Luckiest horse in the barn Emilie ain’t. We had that big laminitis scare in December which turned out to actually have been a massive hoof abscess instead (‘biggest damned thing I’ve seen in a while’, the farrier said). That was good news—she got to lose the mouth guard, and she certainly was not unhappy about that.
Trust Emilie to finally get the vet’s word that she’s fine and promptly get injured again. This time she got into a fight with a gelding in the field (same one she was cheerfully handing out sex ed lessons with two weeks previous) and now she’s got a lame hind leg and severe kick injuries on the front.
Some days I don’t think there will ever be a day when Emilie and I are in good health at the same time.
Oh, the fjord at the top of the page? That’s Loke, one of the resident senior geldings who felt like modelling on a hot spring day.
Thank the gods for helpful friends, small blessings, and little grey pills. Those were pretty much the thoughts on my mind when the figurative dust settled and I was alone in the dark in my hospital bed. Nothing’s so bad it couldn’t be a whole lot worse.

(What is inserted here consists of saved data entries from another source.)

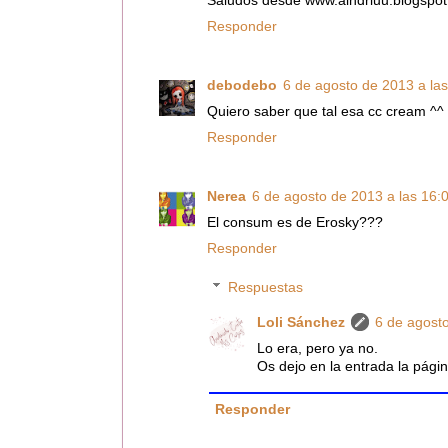
Saludos desde www.aindriuu.blogspo
Responder
debodebo
6 de agosto de 2013 a la
Quiero saber que tal esa cc cream ^^
Responder
Nerea
6 de agosto de 2013 a las 16:
El consum es de Erosky???
Responder
Respuestas
Loli Sánchez
6 de agosto
Lo era, pero ya no.
Os dejo en la entrada la pág
Responder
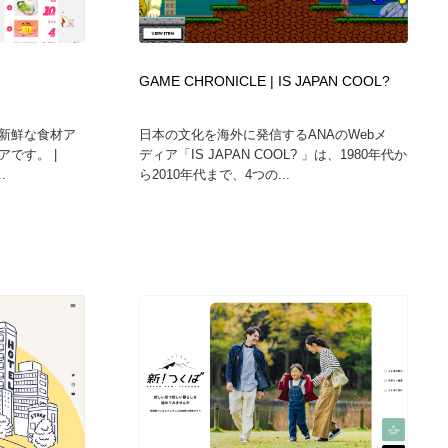
GAME CHRONICLE | IS JAPAN COOL?
新鮮な食材ア
日本の文化を海外に発信するANAのWebメ
です。 |
ディア「IS JAPAN COOL? 」は、1980年代か
.
ら2010年代まで、4つの...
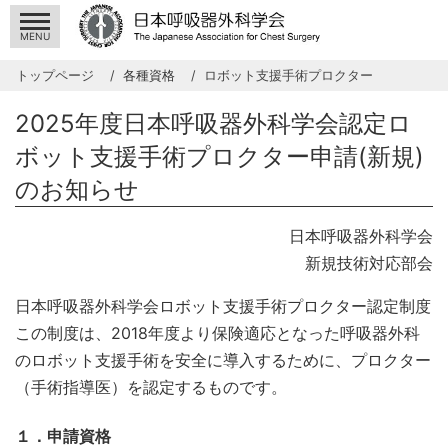
MENU
トップページ
各種資格
ロボット支援手術プロクター
2025年度日本呼吸器外科学会認定ロ
ボット支援手術プロクター申請(新規)
のお知らせ
日本呼吸器外科学会
新規技術対応部会
日本呼吸器外科学会ロボット支援手術プロクター認定制度
この制度は、2018年度より保険適応となった呼吸器外科
のロボット支援手術を安全に導入するために、プロクター
（手術指導医）を認定するものです。
１．申請資格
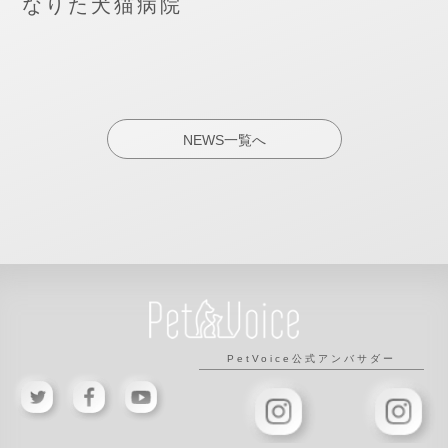
なりた犬猫病院
NEWS一覧へ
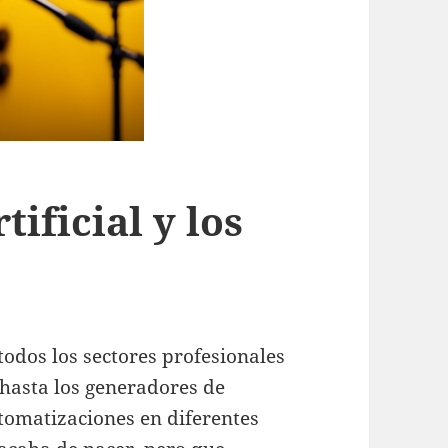
tificial y los
todos los sectores profesionales
 hasta los generadores de
utomatizaciones en diferentes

My otherwise very cool headed horse spooked and bolted, bucking. I found myself testing gravity which turned out to be working as intended. As I hit the ground my first thought was, at least it’s dry; landing in mud isn’t all that pleasant, particularly not in winter. No, actually, that was my second thought. My first went something like, OH PINEAPPLING CRANBERRY, this is going to HURT!
It did. For about thirty seconds everything in creation revolved around trying to breathe in spite of my lungs trying to escape through my abdomen.
I managed to roll onto my back and noticed out of the corner of my eye that my arm didn’t roll along. Dislocated shoulder, fantastic. I was immediately reminded of stories about how much it hurts to have a shoulder pushed back in place. Then I realized that I could not move my arm and mentally added broken arm to the list.
My recollection of the next minutes are a little hazy. Somebody caught my horse and returned her to pasture. Somebody called an ambulance. The ambulance guys poked me everywhere to check for spinal damage and waved fingers in my face to test for concussions. A lot of bad jokes were made because laughter sure is preferable to crying. The ambulance guy gave me a shot of morphine before loading me onto the stretcher, and another before we drove off on the dirt road, the oh so bumpy dirt road. Somewhere in the middle of this my shoulder snapped back in place, but thank you, sweet morphine, I didn’t notice. I got a third shot before x-rays so that I didn’t try to kill the radiology nurses for moving my arm around.
Now I sit typing with my left hand only and thank the powers that be for helpful friends. Everything is difficult in my drugged state, and people have stepped up all over to offer assistance. At times like this one remembers how important it is to have a solid network of friends, how important it is to be part of a community where helping each other out is the natural choice.